In Matthew 5:17 Jesus said ““Do not think that I have come to abolish the Law or the Prophets; I have not come to abolish them but to fulfill them” (ESV). Jesus did not come to destroy the Law. He came to fulfill all its requirements. He went on to explain, “For I tell you, unless your righteousness exceeds that of the scribes and Pharisees, you will never enter the kingdom of heaven” (5:20). The scribes and Pharisees were sticklers for their interpretation of the letter of the Law – but even they could not keep it perfectly. And, Beloved Friends, neither could we, or any other human who has ever lived except for One, and that One is Jesus. Not only was he sinless, and not only did he keep the Law perfectly, but Jesus himself received the whole punishment that was coming to humanity for the breaking of the Law in his death at the cross. His righteousness far exceeds that of the scribes and Pharisees.
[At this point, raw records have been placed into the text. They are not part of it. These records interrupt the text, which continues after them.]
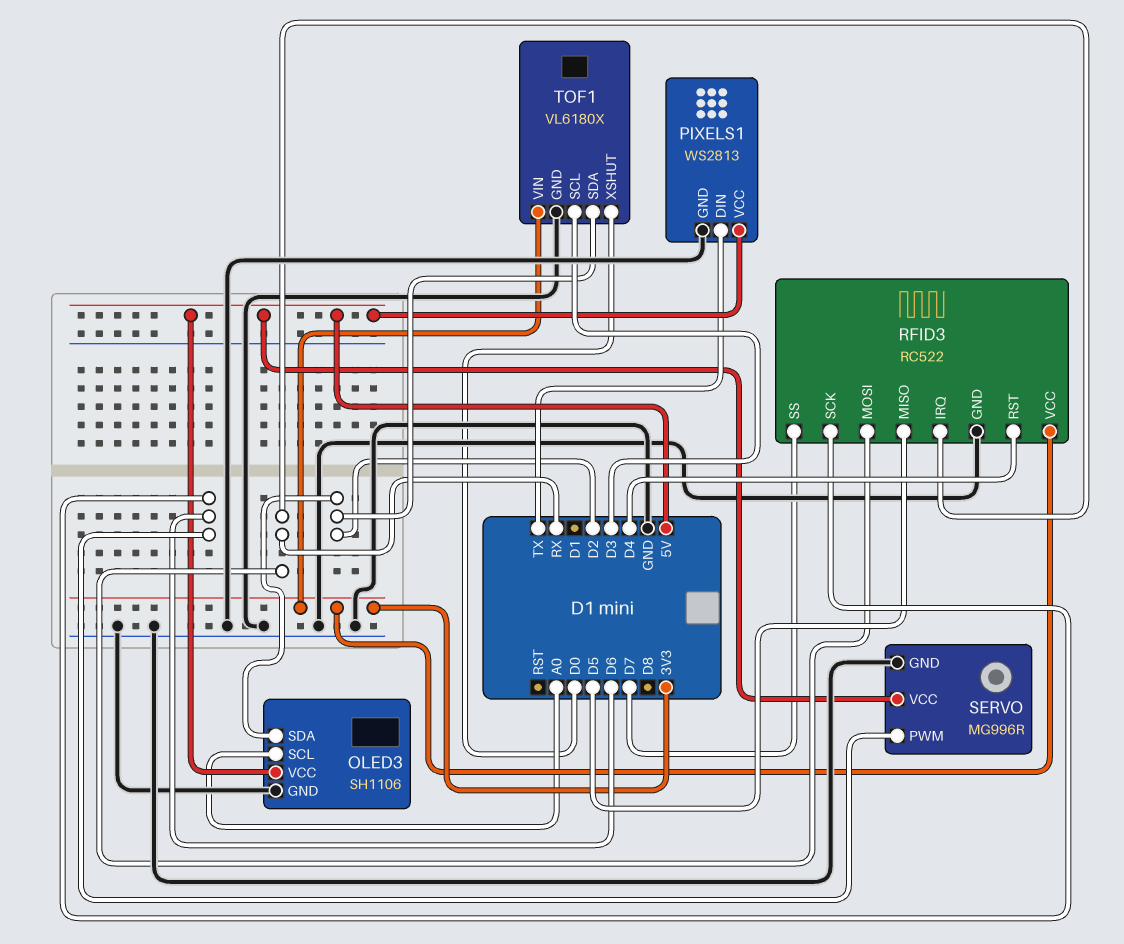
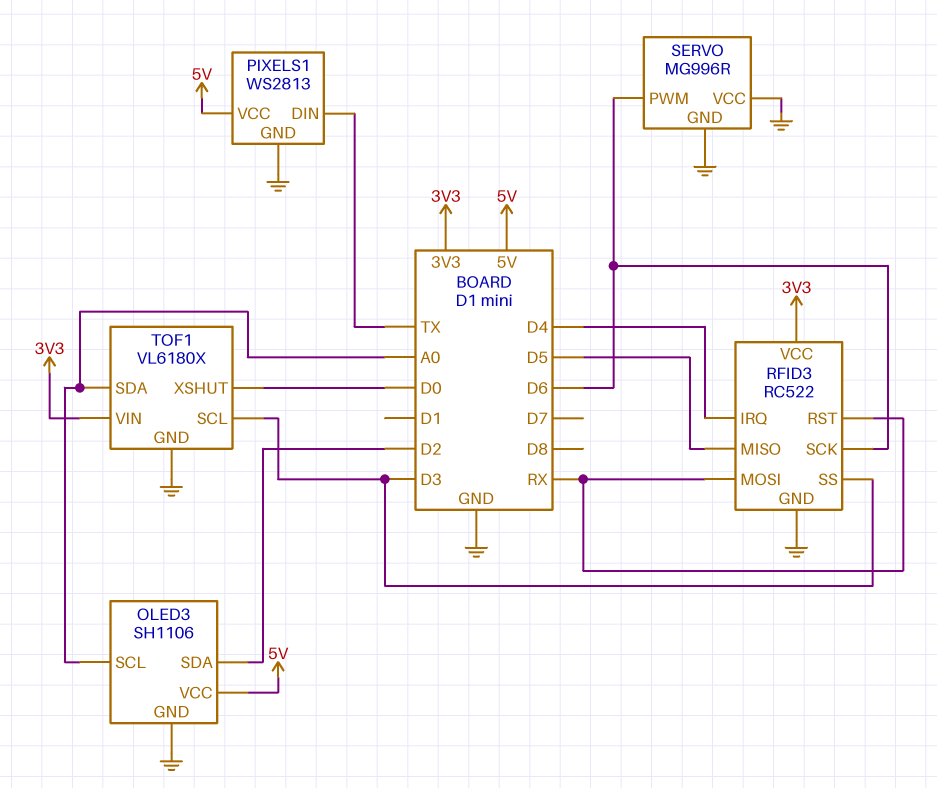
RFID3 pin IRQ: RX -> D4
RFID3 pin RST: D4 -> RX
RFID3 pin SS: D7 -> D3
SERVO pin VCC: 5V -> GND
TOF1 pin SDA: D2 -> A0

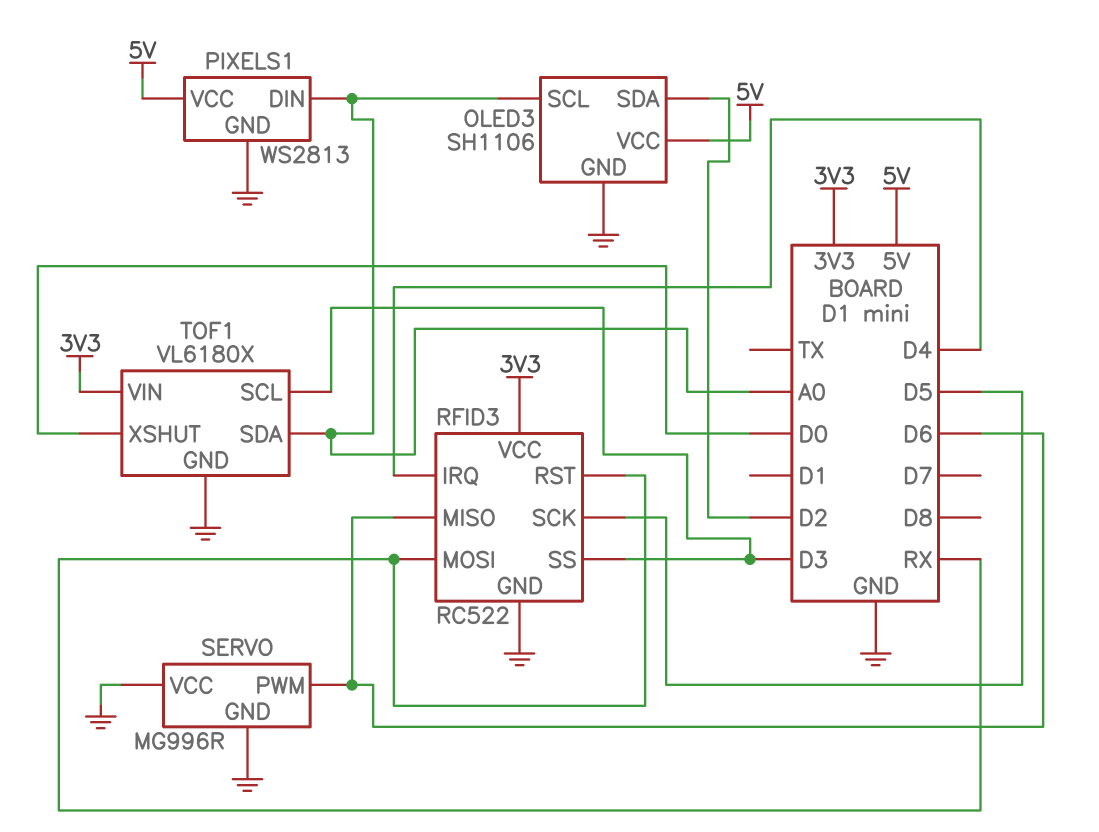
PIXELS1 pin DIN: TX -> A0
RFID3 pin MISO: D5 -> D6
RFID3 pin SCK: D6 -> D5

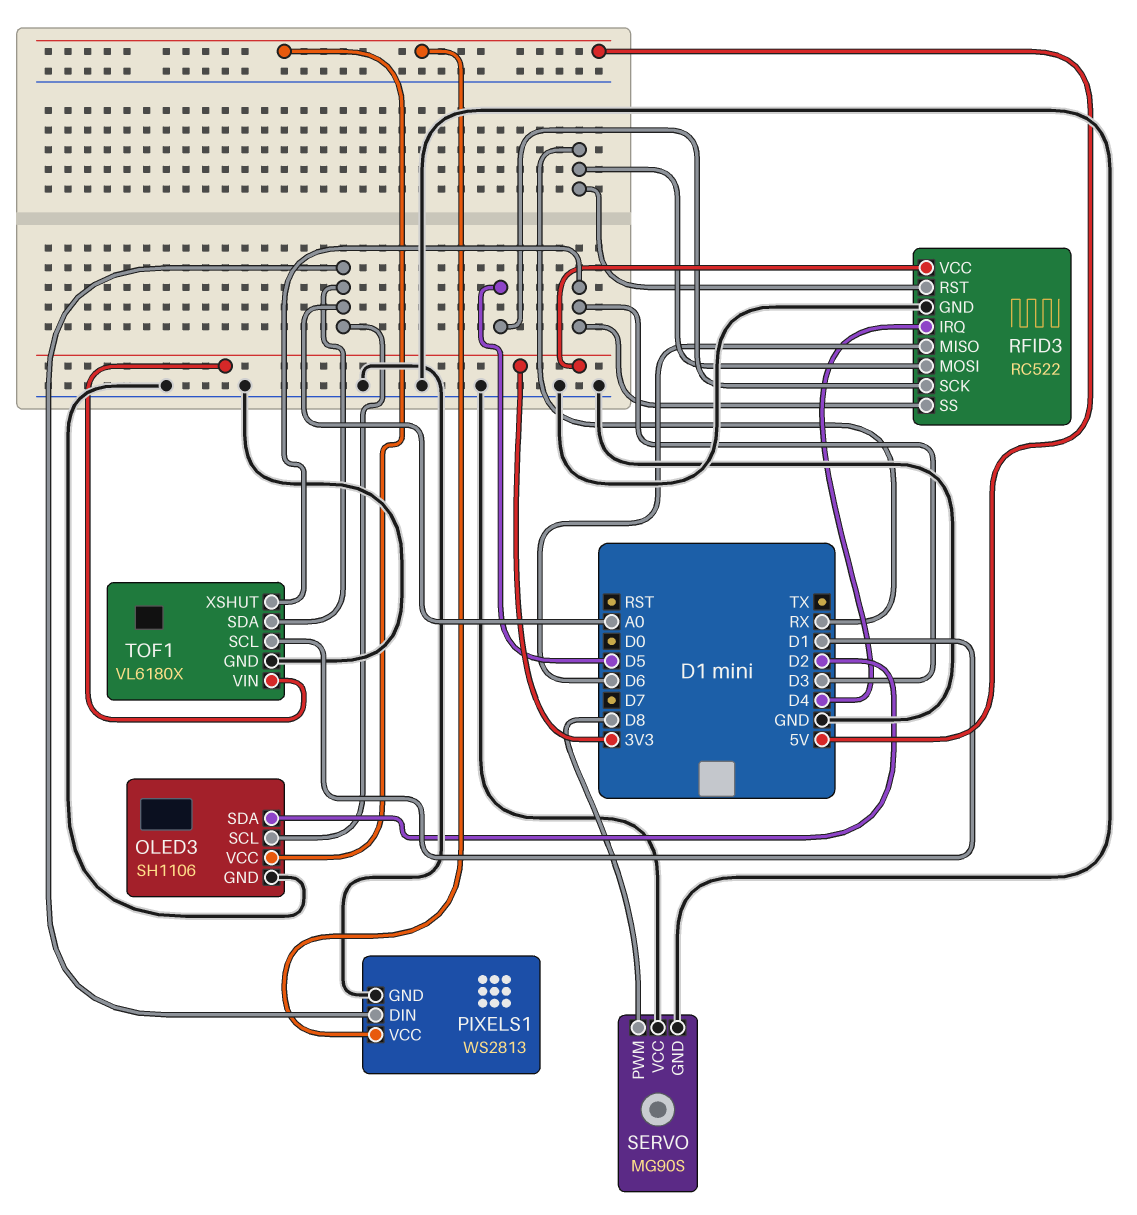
SERVO: MG996R -> MG90S
SERVO pin PWM: D6 -> D8
TOF1 pin SCL: D3 -> D1
TOF1 pin XSHUT: D0 -> D3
Since this is true, we have the right through Christ to claim and enjoy all of God’s blessings and we do not need to fear that God will strike us with any kind of curse (See Galatians 3:13). However, we must understand that God will not bless sin, because sin is always harmful. Instead, as John wrote, “If we confess our sins, he is faithful and just to forgive us our sins and to cleanse us from all unrighteousness” (1 John 1:9 ESV).

God’s blessings and the unique talents he designed for each of us are intended to work in harmonious partnership. To illustrate this, we can picture all the skills of the Proverbs 31 Woman fitted together with all the blessings of Deuteronomy 28:2-14. We imagine her working with her hands, while God blesses her basket and her pantry. We can picture her planting and harvesting, while God blesses the fruit of her ground. We see her as a merchant, a teacher, a homemaker, a mother, while God blesses her going in and coming out. We can picture God blessing her ministry in the city and the country. We find God taking a personal interest in her home, her work, and her family, because God says, “And all these blessings shall come upon you and overtake you, if you obey the voice of the Lord your God” (Deuteronomy 28:2 ESV).
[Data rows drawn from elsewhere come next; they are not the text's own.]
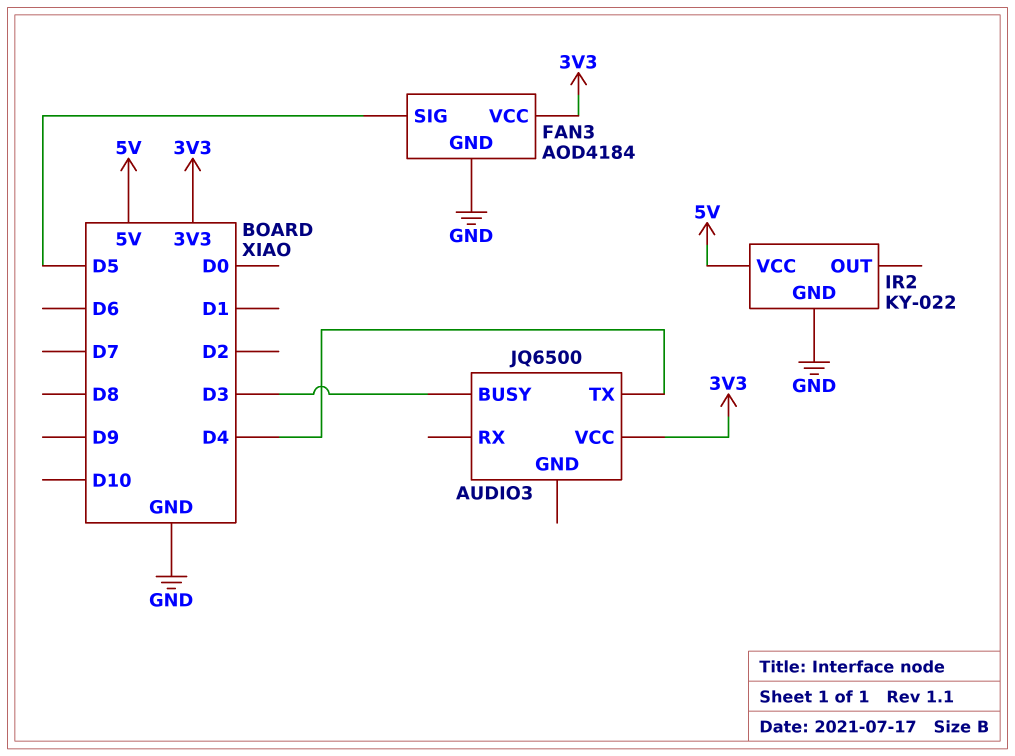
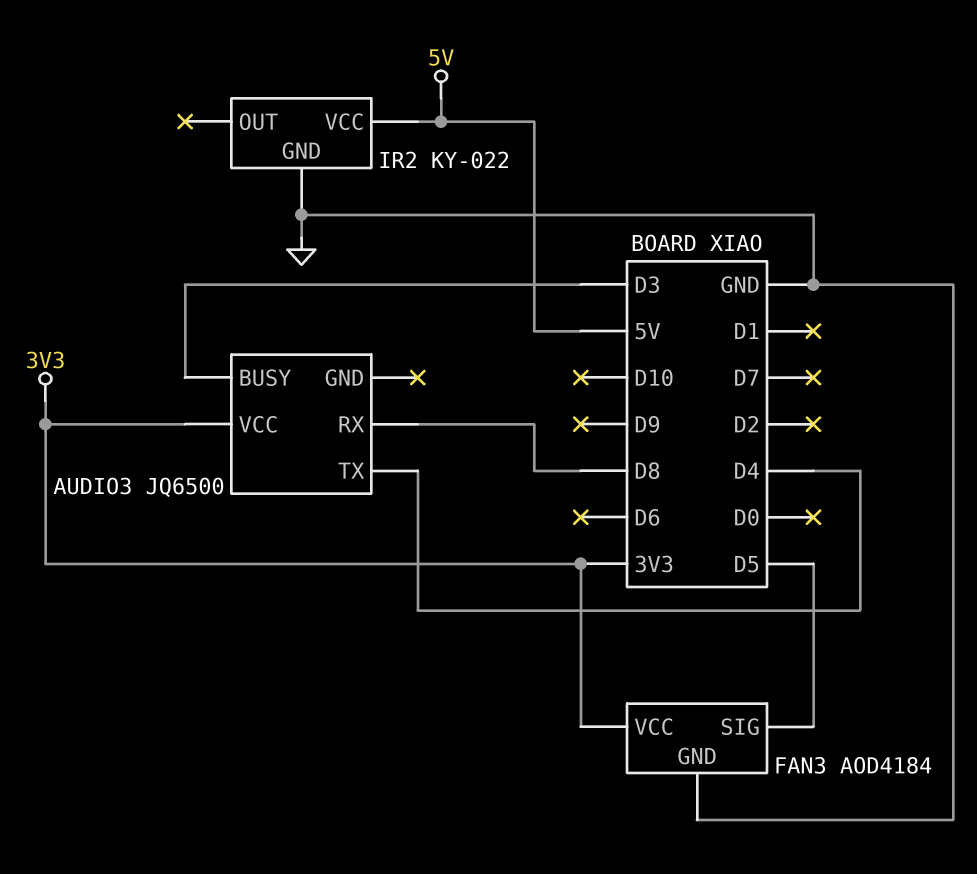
AUDIO3 pin RX: none -> D8

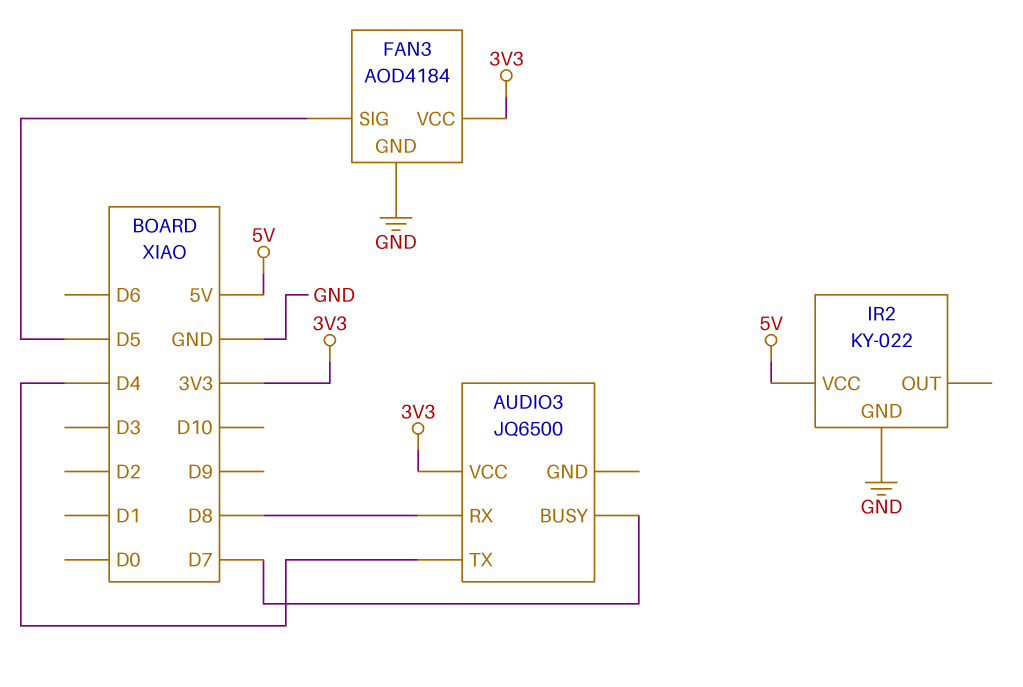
AUDIO3 pin BUSY: D3 -> D7

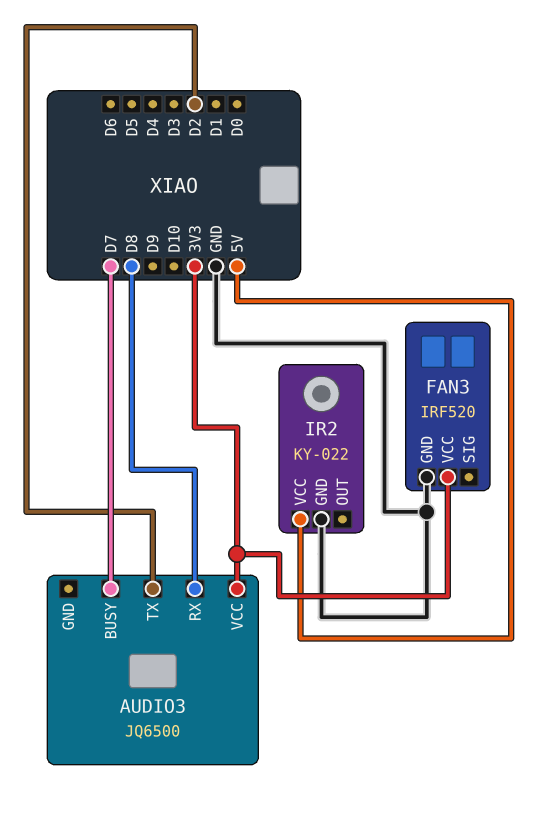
AUDIO3 pin TX: D4 -> D2
FAN3: AOD4184 -> IRF520
FAN3 pin SIG: D5 -> none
Unlike under the Old Covenant, receiving God’s blessings doesn’t depend on our personal righteousness, or on how well we keep God’s laws. Today, under the New Covenant, God says yes and amen to all his blessings for us because we are in Christ Jesus (See 2 Corinthians 1:20). God doesn’t give us gifts and talents and expect us to go it alone. He desires us to come to him like Solomon did, with a listening heart, seeking wisdom and understanding. God wants to bless the work that he created us to do because he wants to help us grow, prosper and succeed as a testimony to his goodness. God works with us and through us. Jesus said, “My Father is working right now, and so am I” (John 5:17b GW).
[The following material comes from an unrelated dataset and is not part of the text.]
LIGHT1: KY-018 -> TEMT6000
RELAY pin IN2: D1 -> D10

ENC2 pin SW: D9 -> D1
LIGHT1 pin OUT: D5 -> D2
When we place all our trust in him, then like he did with the Proverbs 31 Woman, God will redeem us from poor choices we’ve made in the past. As he did with David, God will lead us through trial and testing to find the way forward. As he did with Solomon, God will establish our hearts in wisdom. He will teach us to live and work and love and prosper in his ways, that are full of grace and truth.
As King Solomon wrote in Proverbs 3:5-6, “Trust in the Lord with all your heart, and do not lean on your own understanding. In all your ways acknowledge him, and he will make straight your paths” (ESV).